Interview zum SPD-Parteitag "Er muss über 90 Prozent holen"
Schnörkellos, emotional und kurz - so wird nach Einschätzung von ARD-Hauptstadtstudioleiterin Hassel der SPD-Parteitag werden. Schulz soll nun auch offiziell Parteichef und Kanzlerkandidat werden. In einigen Themen lägen er und Merkel beieinander, im Typus seien sie grundverschieden.
tagesschau.de: Heute ist SPD-Bundesparteitag. Weiß man als Journalistin schon vorher, wie so ein Parteitag abläuft?
Tina Hassel: Es kann immer Überraschungen geben. Aber bei diesem Parteitag heißt es im Grunde: Schnörkellos, emotional und kurz. Es wird keine großen Hymnen geben, keinen Einmarsch der Gladiatoren, sondern alles wird kurz und knapp und gleichzeitig natürlich möglichst euphorisch für den dann neuen Parteichef ablaufen.
90 Prozent plus x
tagesschau.de: Martin Schulz stellt sich zur Wahl. Ab wie viel Zustimmung kann man von einem guten Ergebnis sprechen?
Hassel: Auf der jetzigen Welle müsste er schon über 90 Prozent holen. Und ich würde ihm das auch zutrauen. Denn noch sind ja alle begeistert. Und noch ist er auch nicht so konkret geworden, dass vielleicht doch der eine oder andere denken könnte: Mensch, das ist vielleicht doch nicht das, was ich mir gewünscht habe.
tagesschau.de: Will Martin Schulz am Sonntag vor allem seine Genossen motivieren? Oder richtet er sich an die Öffentlichkeit und seine möglichen Wählerinnen und Wähler?
Hassel: Wenn man hört, wie er spricht, dann ist es doch eine gewisse Ansprache an beide: Er rockt den Saal - das wird er auch mit Sicherheit am Wochenende machen - aber er denkt immer auch an die SPD-Mitglieder und Bürgerinnen und Bürger draußen mit. Er wird natürlich wieder von Gerechtigkeit reden. Er wird von Europa reden. Er wird von seiner Biografie reden. Wichtig ist da die Art, wie er in der Jugend Dinge bewältigt hat, wie er eben sich hochgekämpft hat. Wichtiges Thema ist bei ihm immer wieder der Student oder der Rentner, der nachts aufwacht und nicht schlafen kann. Er spricht also von den Leuten, die umgetrieben werden von echten oder empfundenen Sorgen.
Ein bisschen Abschied von Gabriel
tagesschau.de: Sigmar Gabriel musste erleben: Seit Schulz im Rampenlicht steht, steigen die Umfragewerte der SPD stark an. Birgt das Sprengstoff bei diesem Parteitag?

• **Aufgaben und Übungen**:
1. Warum traut Tina Hassel im Interview zum SPD-Parteitag Martin Schulz mehr als 90 Prozent zu? Antworte in ein bis drei Sätzen.
2. Beantworte kurz diese Fragen zum Interview zum SPD-Parteitag:
(a) Mit welchen drei Wörtern beschreibt Hassel den Ablauf des Parteitags?
(b) Welche zwei Ämter soll Schulz nun auch offiziell übernehmen?
(c) Über welche drei Themen wird Schulz laut Hassel wieder reden?
3. Führe das Interview zum SPD-Parteitag nach der letzten Frage weiter.

• **Vorliegende Daten**:
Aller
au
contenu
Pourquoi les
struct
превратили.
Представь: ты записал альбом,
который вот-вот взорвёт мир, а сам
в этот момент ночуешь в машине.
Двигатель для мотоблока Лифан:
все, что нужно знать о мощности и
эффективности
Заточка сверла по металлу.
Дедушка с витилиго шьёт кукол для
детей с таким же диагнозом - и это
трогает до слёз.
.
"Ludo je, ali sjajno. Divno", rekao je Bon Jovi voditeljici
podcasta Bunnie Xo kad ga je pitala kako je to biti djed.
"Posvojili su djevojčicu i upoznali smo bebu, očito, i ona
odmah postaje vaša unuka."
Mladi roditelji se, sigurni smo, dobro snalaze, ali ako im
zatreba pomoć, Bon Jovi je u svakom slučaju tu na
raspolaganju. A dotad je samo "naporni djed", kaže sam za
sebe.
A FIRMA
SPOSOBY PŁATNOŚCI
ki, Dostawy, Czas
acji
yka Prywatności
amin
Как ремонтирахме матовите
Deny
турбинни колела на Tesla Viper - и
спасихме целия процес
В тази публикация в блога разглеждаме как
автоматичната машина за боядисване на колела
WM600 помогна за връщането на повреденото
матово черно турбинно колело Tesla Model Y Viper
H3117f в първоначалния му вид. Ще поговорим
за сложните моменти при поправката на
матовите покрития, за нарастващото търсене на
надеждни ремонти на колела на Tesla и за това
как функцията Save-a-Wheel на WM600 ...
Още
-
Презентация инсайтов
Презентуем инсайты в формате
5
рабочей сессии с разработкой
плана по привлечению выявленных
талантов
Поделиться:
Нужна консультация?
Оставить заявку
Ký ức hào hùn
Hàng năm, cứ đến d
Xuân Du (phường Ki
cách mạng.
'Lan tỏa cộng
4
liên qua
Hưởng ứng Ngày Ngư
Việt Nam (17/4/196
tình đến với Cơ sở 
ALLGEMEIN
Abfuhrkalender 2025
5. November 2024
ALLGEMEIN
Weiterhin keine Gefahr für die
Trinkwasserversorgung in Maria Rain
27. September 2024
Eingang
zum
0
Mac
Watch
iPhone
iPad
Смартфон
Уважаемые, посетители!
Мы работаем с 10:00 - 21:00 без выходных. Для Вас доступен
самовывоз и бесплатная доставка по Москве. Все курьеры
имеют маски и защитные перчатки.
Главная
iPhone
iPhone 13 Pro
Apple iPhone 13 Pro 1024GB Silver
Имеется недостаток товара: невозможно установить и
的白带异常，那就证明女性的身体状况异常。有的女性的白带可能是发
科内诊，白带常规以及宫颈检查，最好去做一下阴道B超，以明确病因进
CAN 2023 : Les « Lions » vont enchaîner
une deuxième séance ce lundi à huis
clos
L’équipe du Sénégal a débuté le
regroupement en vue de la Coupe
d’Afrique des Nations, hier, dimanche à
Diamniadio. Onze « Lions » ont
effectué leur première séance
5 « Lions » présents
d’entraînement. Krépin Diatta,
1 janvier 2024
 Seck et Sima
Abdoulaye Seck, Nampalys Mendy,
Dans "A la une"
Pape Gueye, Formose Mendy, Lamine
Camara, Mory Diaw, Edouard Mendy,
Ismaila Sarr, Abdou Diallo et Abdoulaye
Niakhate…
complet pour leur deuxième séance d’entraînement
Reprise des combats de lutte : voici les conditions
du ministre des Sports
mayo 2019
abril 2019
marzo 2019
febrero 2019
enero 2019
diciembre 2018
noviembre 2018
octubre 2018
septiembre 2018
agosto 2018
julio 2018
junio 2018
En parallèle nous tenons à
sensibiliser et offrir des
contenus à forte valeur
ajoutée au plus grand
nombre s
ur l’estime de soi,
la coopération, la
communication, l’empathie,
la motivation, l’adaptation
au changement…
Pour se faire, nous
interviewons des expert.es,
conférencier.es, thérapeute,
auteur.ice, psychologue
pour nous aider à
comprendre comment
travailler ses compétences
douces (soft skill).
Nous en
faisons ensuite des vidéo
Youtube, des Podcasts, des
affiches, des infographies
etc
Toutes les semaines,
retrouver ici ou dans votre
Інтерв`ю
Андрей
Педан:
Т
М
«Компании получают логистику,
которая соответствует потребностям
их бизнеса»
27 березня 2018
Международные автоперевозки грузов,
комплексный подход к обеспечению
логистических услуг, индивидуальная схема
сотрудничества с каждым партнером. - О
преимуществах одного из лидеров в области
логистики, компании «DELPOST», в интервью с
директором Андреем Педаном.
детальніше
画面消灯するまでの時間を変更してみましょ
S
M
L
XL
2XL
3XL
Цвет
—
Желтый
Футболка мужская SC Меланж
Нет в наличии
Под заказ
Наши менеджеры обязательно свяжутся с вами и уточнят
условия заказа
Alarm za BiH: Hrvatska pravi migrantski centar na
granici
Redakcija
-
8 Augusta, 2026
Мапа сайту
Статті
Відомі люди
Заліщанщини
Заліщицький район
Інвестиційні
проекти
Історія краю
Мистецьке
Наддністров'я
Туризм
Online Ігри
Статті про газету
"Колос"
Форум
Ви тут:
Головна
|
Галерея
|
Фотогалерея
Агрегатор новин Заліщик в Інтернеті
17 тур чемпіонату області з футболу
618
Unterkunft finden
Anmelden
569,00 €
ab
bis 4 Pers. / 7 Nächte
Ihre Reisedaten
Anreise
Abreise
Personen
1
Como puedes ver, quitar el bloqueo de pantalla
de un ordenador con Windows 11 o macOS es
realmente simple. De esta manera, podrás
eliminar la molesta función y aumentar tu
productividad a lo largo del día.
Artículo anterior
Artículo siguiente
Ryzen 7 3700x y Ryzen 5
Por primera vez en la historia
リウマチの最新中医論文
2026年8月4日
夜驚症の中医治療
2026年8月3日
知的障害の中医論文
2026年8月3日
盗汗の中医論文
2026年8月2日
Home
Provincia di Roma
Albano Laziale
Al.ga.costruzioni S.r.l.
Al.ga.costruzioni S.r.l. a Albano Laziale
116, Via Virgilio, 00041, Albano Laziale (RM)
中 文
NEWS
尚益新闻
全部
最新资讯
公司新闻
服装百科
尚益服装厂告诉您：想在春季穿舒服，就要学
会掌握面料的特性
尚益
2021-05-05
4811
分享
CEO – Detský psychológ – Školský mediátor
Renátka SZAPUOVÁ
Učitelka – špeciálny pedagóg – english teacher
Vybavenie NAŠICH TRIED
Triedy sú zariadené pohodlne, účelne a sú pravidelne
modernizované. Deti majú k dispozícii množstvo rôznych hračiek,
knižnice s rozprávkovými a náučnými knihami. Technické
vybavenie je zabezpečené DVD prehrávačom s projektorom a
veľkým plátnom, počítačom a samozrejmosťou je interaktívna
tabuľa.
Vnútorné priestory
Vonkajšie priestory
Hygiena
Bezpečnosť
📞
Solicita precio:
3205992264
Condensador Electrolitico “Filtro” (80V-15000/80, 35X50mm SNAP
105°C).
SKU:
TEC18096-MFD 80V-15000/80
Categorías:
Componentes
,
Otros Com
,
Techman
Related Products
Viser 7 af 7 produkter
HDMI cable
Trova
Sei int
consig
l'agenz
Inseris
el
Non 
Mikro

• **Lösungen**:
1. Hassel sagt, dass noch alle begeistert sind. Außerdem ist Schulz noch nicht so konkret geworden, dass manche denken könnten, er wolle doch nicht das, was sie sich gewünscht haben.

2.
(a) Schnörkellos, emotional und kurz.
(b) Parteichef und Kanzlerkandidat.
(c) Über Gerechtigkeit, über Europa und über seine Biografie.

3.
Hassel: Im Grunde wird die Verabschiedung von Sigmar Gabriel die Klippe bei diesem Parteitag werden. Da stehen zwei, die seitdem demonstrativ bewiesen haben, dass sie nach wie vor Freunde sind und als Tandem weitermachen wollen. Mit Gabriel wird jemand verabschiedet, der sehen muss, wie die Partei jetzt euphorisiert ist. Das ist natürlich bitter für ihn. Also wird Schulz darauf achten - und die ganze Regie des Parteitages wird darauf achten - dass Gabriel gebührend gewürdigt wird. Man wird zusehen, dass Gabriel in der Mitte bleibt, da er jetzt nicht aus der Partei ausscheidet. Es heißt ja auch, dass er weiterhin eine ganz wichtige Rolle spielen wird. Und erleichtert ist das Ganze dadurch geworden, dass Gabriel einen sehr guten Start hatte als Außenminister, fast wie befreit wirkt - und ihm insofern das Loslassen sicherlich leichter fällt.
Wichtig wird der Umgang mit Gabriel sein.
Spannender Wahlkampf der Gegensätze
tagesschau.de: Ist Schulz der Anti-Merkel?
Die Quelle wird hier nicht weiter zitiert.